ESS245 Statsmodels
==================

**Author:** Ulrich G Wortmann



## Recap



-   color schemes: Avoid red and green!

    import numpy as np
    import matplotlib.pyplot as plt
    
    x = np.arange(0, np.pi * 2, 0.1)
    y1 = np.sin(x)  # calculate the sin(x)
    y2 = np.cos(x) ** 2 + 2  # calculate the cos(x)^2 + 2
    
    plt.style.use("uli")
    fig, ax = plt.subplots()
    ax.plot(x, y1, color="C0")
    ax.plot(x, y2, color="C1")
    plt.show()



### Twinx()



    import numpy as np
    import matplotlib.pyplot as plt
    
    x = np.arange(0, np.pi * 2, 0.1)
    y1 = np.sin(x)  # calculate the sin(x)
    y2 = np.cos(x)** 2 + 2 # calculate the cos(x)^2 + 2
    
    plt.style.use("ulitwinx")
    fig, ax = plt.subplots()
    axt = ax.twinx()
    ax.plot(x, y1, color="C0")
    axt.plot(x, y2, color="C1")
    plt.show()



### Controlling Font size etc.



    import numpy as np
    import matplotlib.pyplot as plt
    
    x = np.arange(0, np.pi * 2, 0.1)
    y1 = np.sin(x)  # calculate the sin(x)
    y2 = np.cos(x)** 2 + 2 # calculate the cos(x)^2 + 2
    
    plt.style.use("ulitwinx")
    fig, ax = plt.subplots()
    axt = ax.twinx()
    ax.plot(x, y1, color="C0")
    axt.plot(x, y2, color="C1")
    
    fig.set_size_inches(6, 4)
    # fig.set_size_inches(3, 2)
    # fig.set_size_inches(5, 4)
    
    fig.savefig("font_size_test.pdf")
    plt.show()



## Today



### Linear Regression



![img](./Ringed_white_stork.png)



#### Let's take a look at the data



    import matplotlib.pyplot as plt
    import pathlib as pl
    import pandas as pd
    
    fn: str = "storks_vs_birth_rate.csv"  # file name
    cwd: pl.Path = pl.Path.cwd()  # get the current working directory
    fqfn: pl.Path = pl.Path(f"{cwd}/{fn}")  # fully qualified file name
    
    if not fqfn.exists():  # check if file exist
        raise FileNotFoundError(f"Cannot find file {fqfn}")
    
    df: pd.DataFrame = pd.read_csv(fqfn)  # read csv data
    x = df.iloc[:, 1]  # Storks
    y = df.iloc[:, 0]  # Babies
    xlabel = df.columns[1]
    ylabel = df.columns[0]
    
    plt.style.use("uli")
    fig, ax = plt.subplots()
    ax.scatter(x, y, color="C0")
    ax.set_xlabel(xlabel)
    ax.set_ylabel(ylabel)
    fig.tight_layout()
    fig.savefig("stork1.png")
    plt.show()

-   we see some sort of correlation
-   why not run a linear regression on this?

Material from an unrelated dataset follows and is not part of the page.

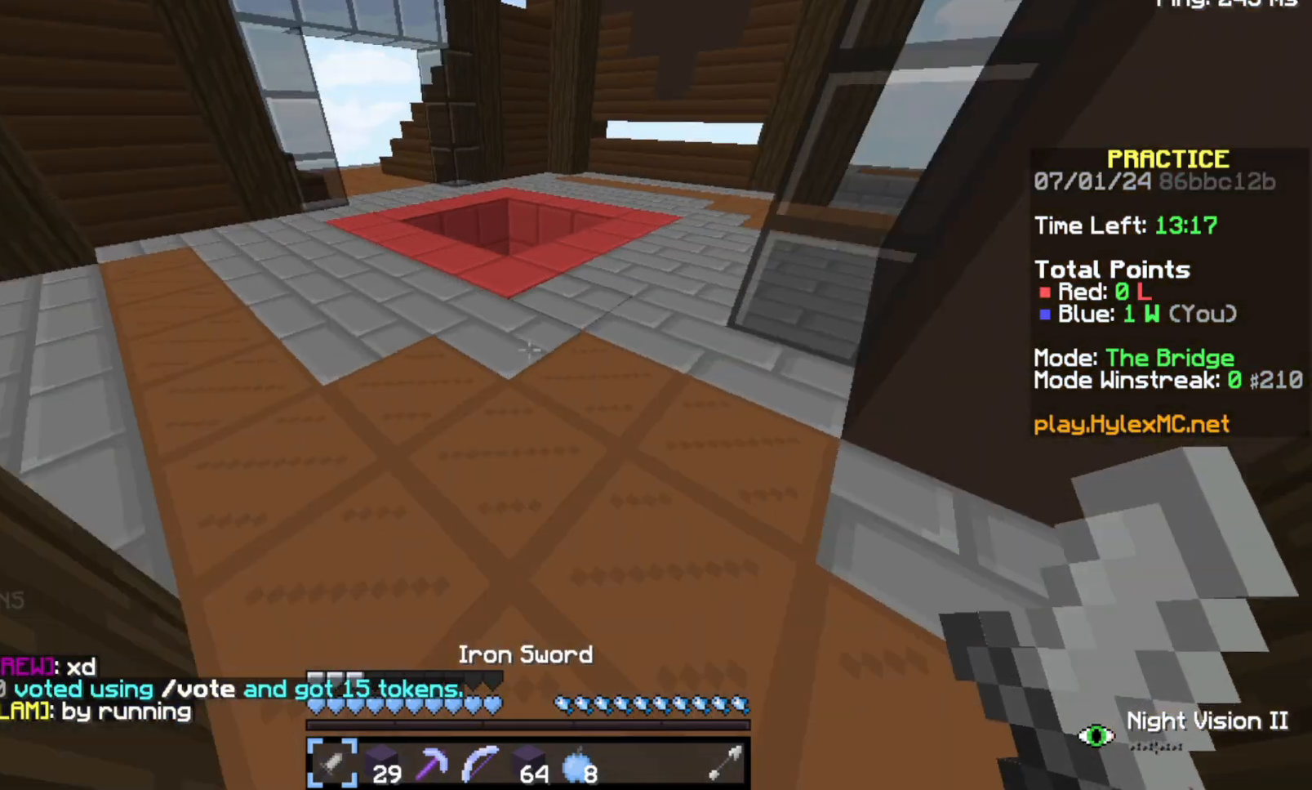
{"keys": ["space", "w"], "events": []}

#### Correlation versus Causation



-   **Correlation:** Correlation is a statistical measure (expressed as a number) that
    describes the size and direction of a relationship between two or more
    variables. E.g.:
    -   Smoking and alcoholism often correlated, but smoking does not cause alcoholism.
    -   They do correlate because they are not independent of each other, rather they both depend on a common third variable (addiction)

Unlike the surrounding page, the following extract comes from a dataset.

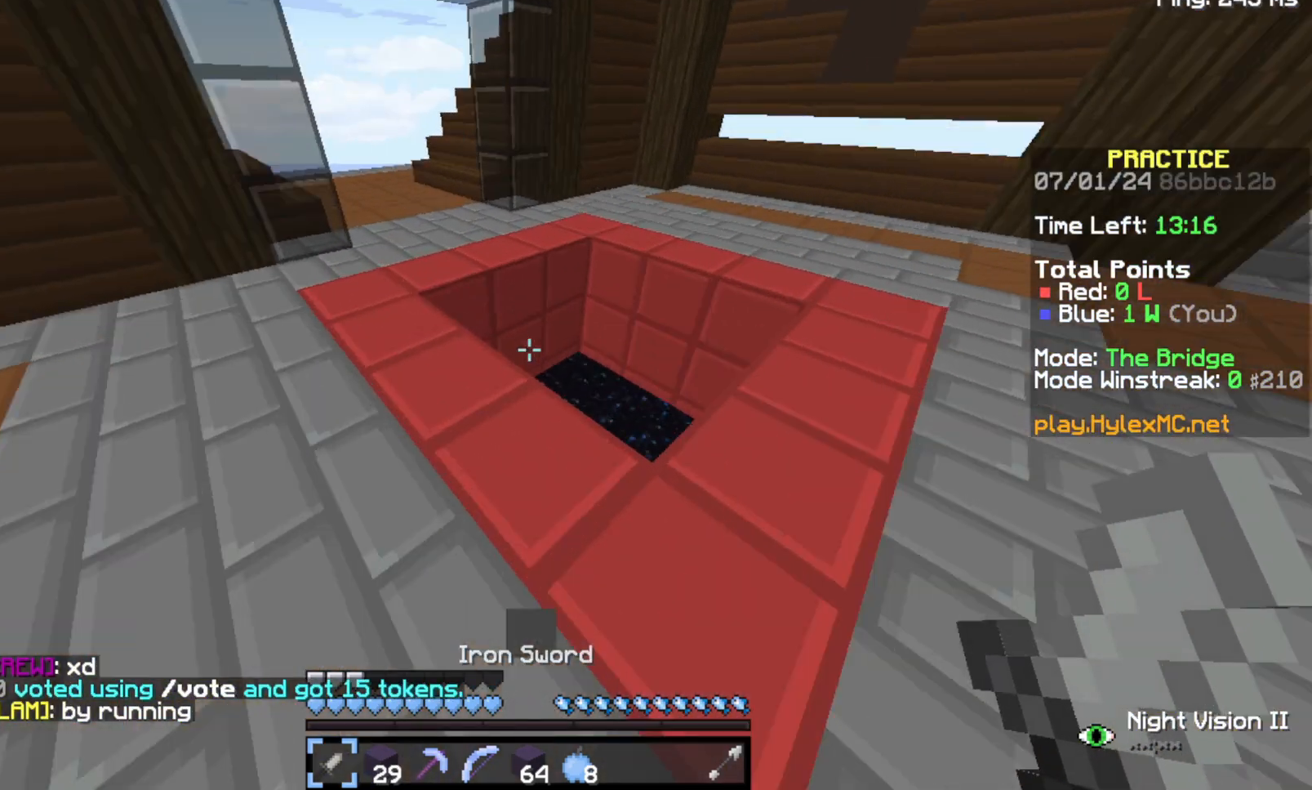
{"keys": [], "events": [[400, "space", "up"], [467, "w", "up"]]}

-   **Causation:** Causation indicates that one event is the result of the
    occurrence of the other event; i.e. there is a causal relationship between the
    two events. E.g., if you have a contract with an hourly wage, you wage will depend on the hours you work.
    -   This implies that we have an **independent** variable (hours worked), and a **dependent** variable (wage)

After: [https://www.abs.gov.au/statistics/understanding-statistics/statistical-terms-and-concepts/correlation-and-causation](https://www.abs.gov.au/statistics/understanding-statistics/statistical-terms-and-concepts/correlation-and-causation)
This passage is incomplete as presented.